When one physically matures to the point of searching for a mate, it is unavoidable that one has a belief that somehow, somewhere there is that perfect mate that will make one complete, happy, and totally whole. Involved in this "imago matching process" of mate selection is continual competition between the old brain (the seat of the imago) and the new brain of logic and intellect. Nevertheless (and often, unfortunately), the old brain usually wins out, and a partner is found who has the positive and negative traits of the former caregiver(s). Hendrix posits that the negative traits are the more influential.
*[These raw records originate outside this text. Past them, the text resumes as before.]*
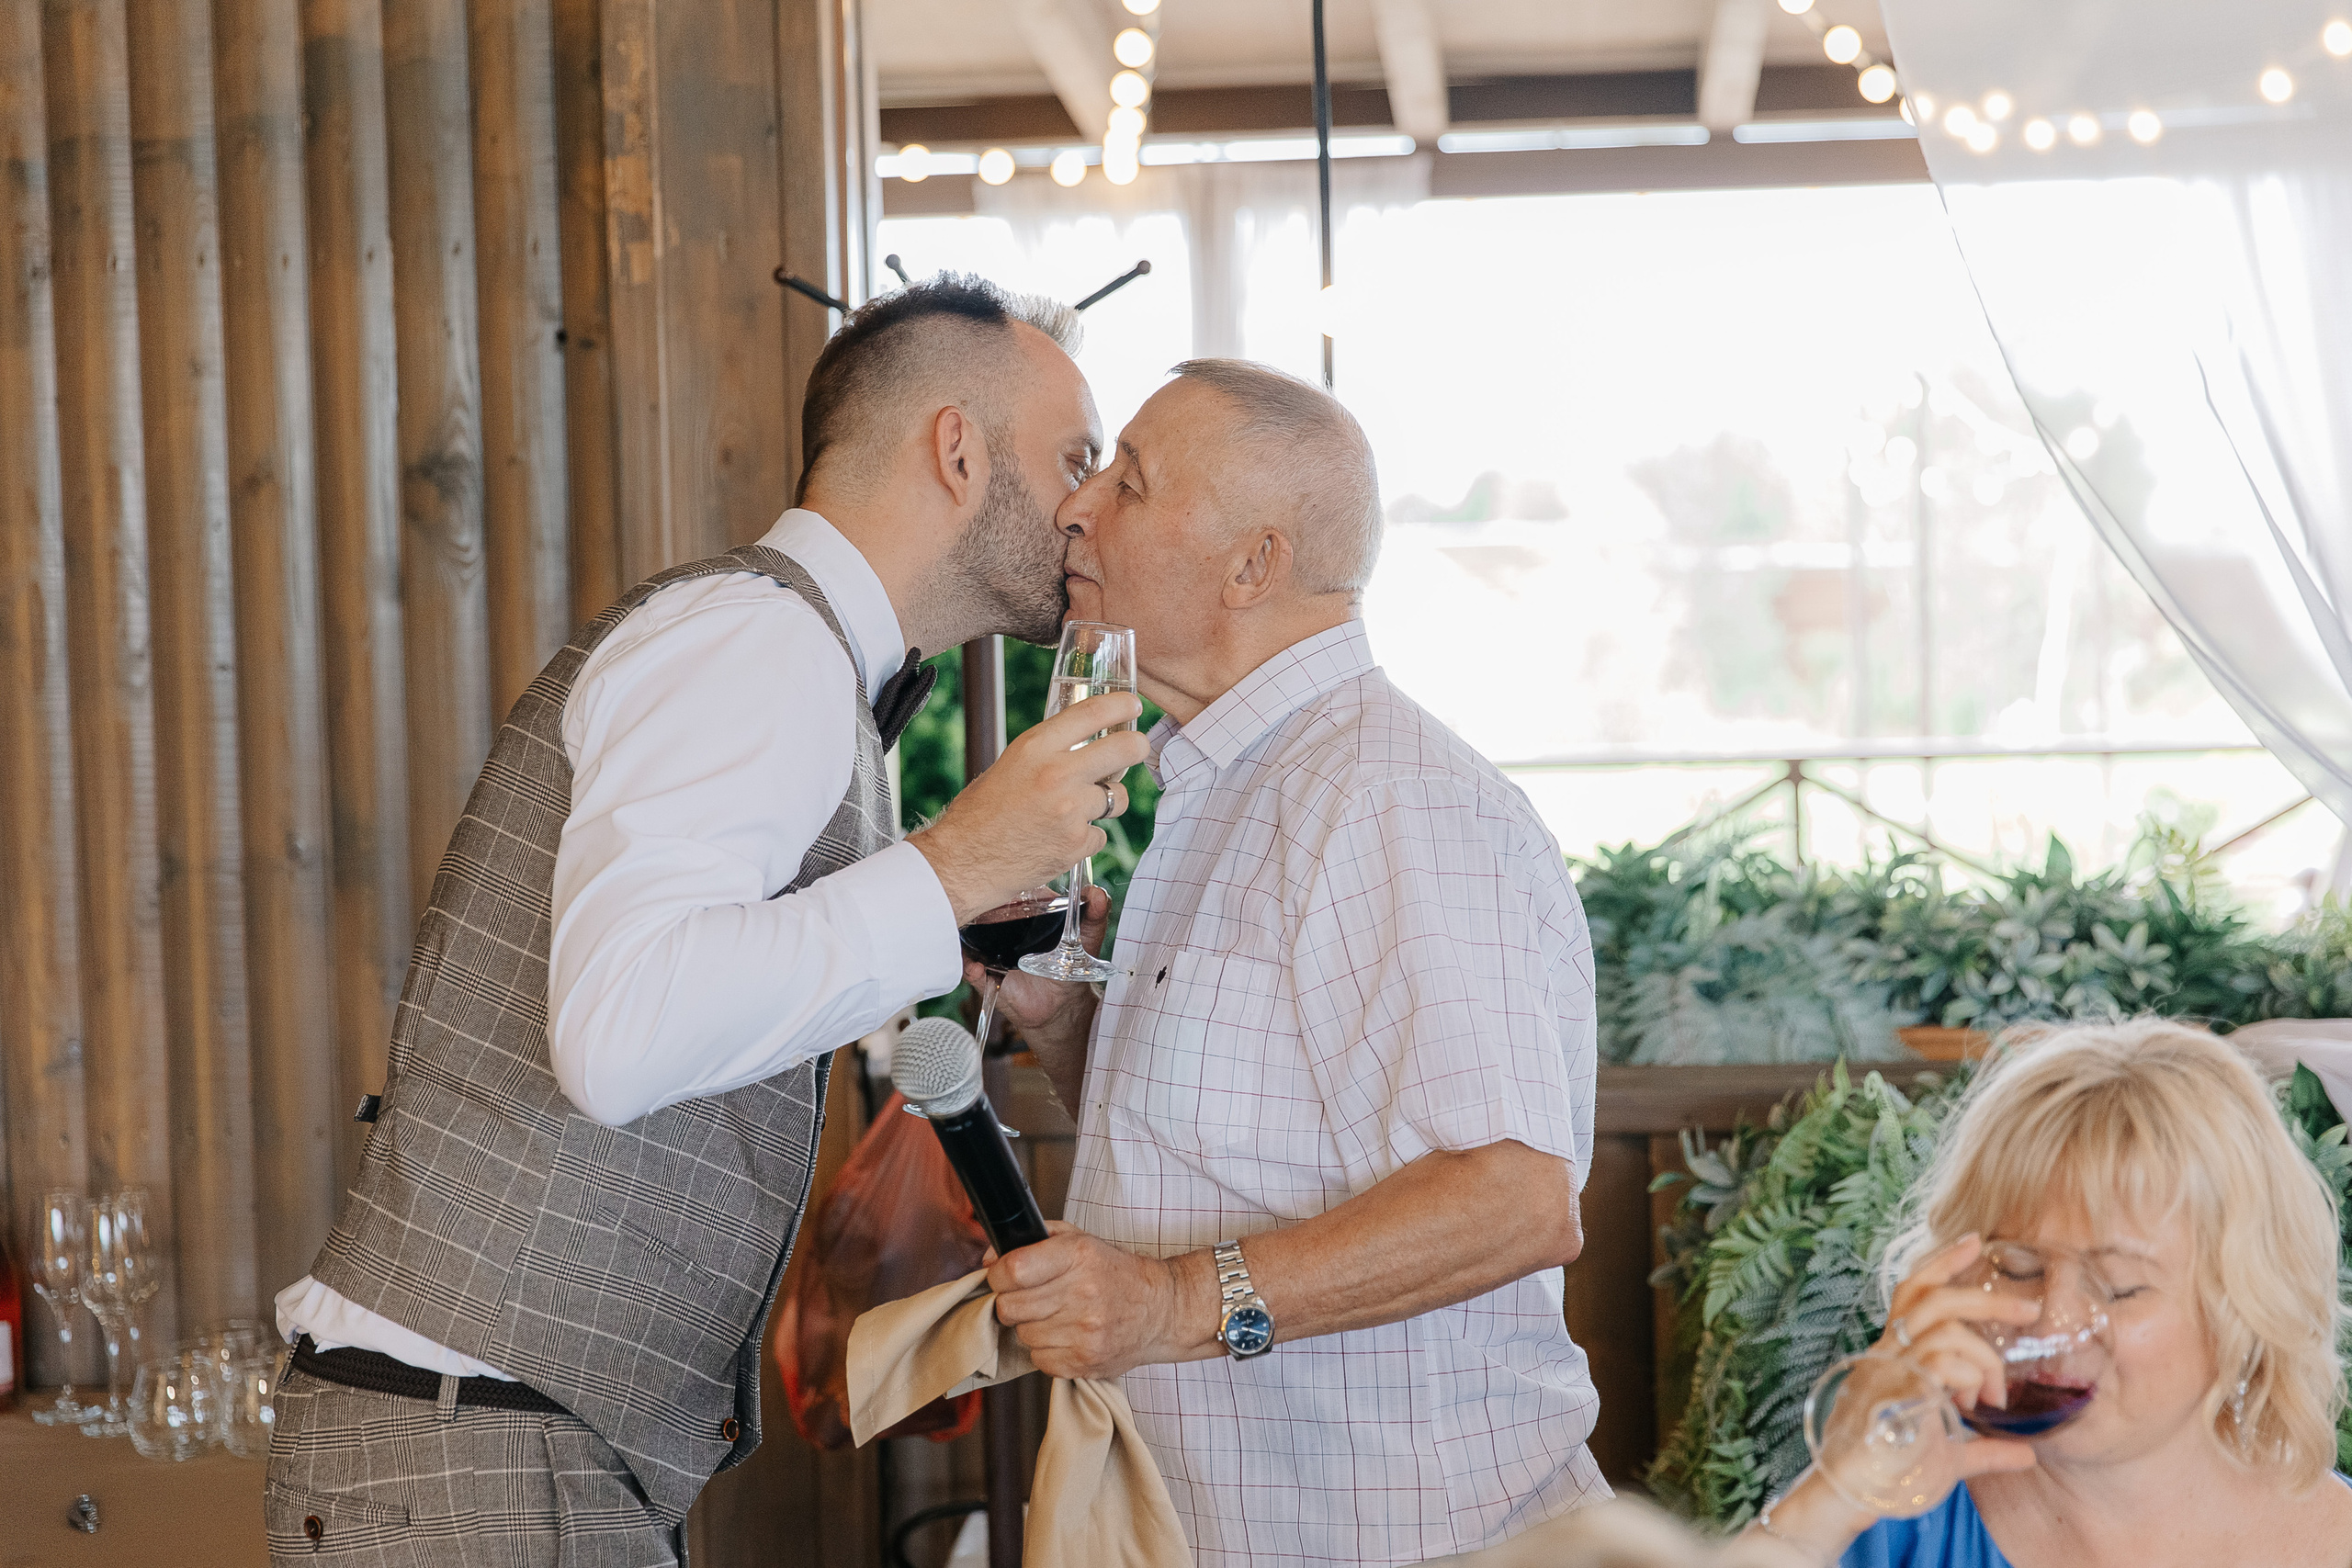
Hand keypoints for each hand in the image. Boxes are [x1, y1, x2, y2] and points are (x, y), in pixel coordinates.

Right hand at [910, 693, 1149, 924]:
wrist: (962, 863)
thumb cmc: (979, 814)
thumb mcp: (1009, 765)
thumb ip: (1047, 753)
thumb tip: (1086, 746)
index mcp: (1035, 747)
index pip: (1093, 712)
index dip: (1122, 705)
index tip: (1133, 705)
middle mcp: (1057, 774)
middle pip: (1125, 749)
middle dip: (1136, 747)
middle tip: (1135, 749)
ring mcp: (1070, 811)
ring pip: (1117, 797)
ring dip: (1106, 802)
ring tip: (1075, 810)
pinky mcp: (1076, 844)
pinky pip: (1099, 834)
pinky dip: (1085, 838)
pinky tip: (1058, 840)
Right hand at [965, 886, 1109, 1028]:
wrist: (1061, 1005)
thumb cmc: (1072, 965)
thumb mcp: (1088, 937)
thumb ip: (1095, 915)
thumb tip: (1097, 893)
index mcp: (1025, 911)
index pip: (1008, 889)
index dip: (1004, 882)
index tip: (1005, 880)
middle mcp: (1003, 927)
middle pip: (983, 910)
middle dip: (981, 905)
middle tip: (988, 907)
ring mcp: (990, 950)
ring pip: (969, 936)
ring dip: (966, 934)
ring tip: (973, 933)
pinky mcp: (986, 975)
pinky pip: (971, 969)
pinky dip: (969, 967)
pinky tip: (975, 967)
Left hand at [986, 1221, 1204, 1379]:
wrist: (1162, 1310)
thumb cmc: (1116, 1273)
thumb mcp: (1080, 1240)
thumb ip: (1034, 1240)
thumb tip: (989, 1260)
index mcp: (1078, 1256)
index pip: (1012, 1271)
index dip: (999, 1275)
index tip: (1004, 1276)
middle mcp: (1082, 1293)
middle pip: (1010, 1307)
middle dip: (1012, 1302)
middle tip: (1030, 1298)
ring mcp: (1084, 1332)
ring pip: (1022, 1334)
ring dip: (1031, 1326)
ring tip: (1056, 1315)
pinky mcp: (1085, 1361)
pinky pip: (1038, 1359)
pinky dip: (1045, 1349)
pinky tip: (1065, 1335)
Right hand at [1742, 1236, 2039, 1560]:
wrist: (1851, 1495)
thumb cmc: (1892, 1476)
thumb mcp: (1949, 1457)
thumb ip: (1985, 1449)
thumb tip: (2028, 1453)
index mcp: (1893, 1355)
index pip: (1913, 1291)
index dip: (1941, 1262)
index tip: (1975, 1241)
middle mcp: (1886, 1352)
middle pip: (1929, 1296)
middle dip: (1983, 1296)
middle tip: (2028, 1308)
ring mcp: (1888, 1368)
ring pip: (1942, 1327)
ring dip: (1983, 1353)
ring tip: (1998, 1392)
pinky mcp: (1895, 1389)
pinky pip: (1941, 1363)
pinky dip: (1968, 1377)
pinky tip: (1972, 1404)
For example, one might say to one's self, "Self, I'll never marry a drunk like my father and a tyrant like my mother." Although one might search for a mate radically different from such negative traits, one finds him/herself strongly attracted to the drunken tyrant type. Having finally succumbed to the directives of the old brain, and having married the pseudo-caregiver, the old brain is content with its accomplishment, and now constantly and vigorously engages itself in resolving the unfinished business of childhood.

Double the trouble by considering that the new mate is going through the same struggle for resolution, as well. This relationship is termed "the unconscious marriage."

Hendrix proposes to make the marriage "conscious" by facilitating the process of imago-awareness between partners: this is the mainstay of Imago Awareness Therapy. It consists of personal interview and a number of subtle yet revealing exercises, designed to be executed in ten sessions with or without a therapist (the book is designed to be used in lieu of the therapist). Exercises include sharing a written "relationship vision," discovering each other's childhood wounds, working up each other's imago, mapping childhood frustrations, and making a "no-exit decision."

One interesting concept that Hendrix elucidates is that of "Reromanticizing;" that is, recalling the romantic behaviors of courtship and reintroducing them gradually back into the failing marriage. Another is the exercise entitled "Visualization of Love," in which a habit is made of visualizing one's partner as being made whole through the healing power of love.

Getting the Love You Want is really an entirely self-contained approach to marital counseling. Imago Awareness Therapy is easy enough to understand for even the novice pastoral counselor to be effective, if Hendrix's directions are followed. The book is written in the style of popular psychology books, almost completely eliminating jargon and deep conceptualization. I am looking forward to making use of these concepts and exercises in my own practice of marital counseling.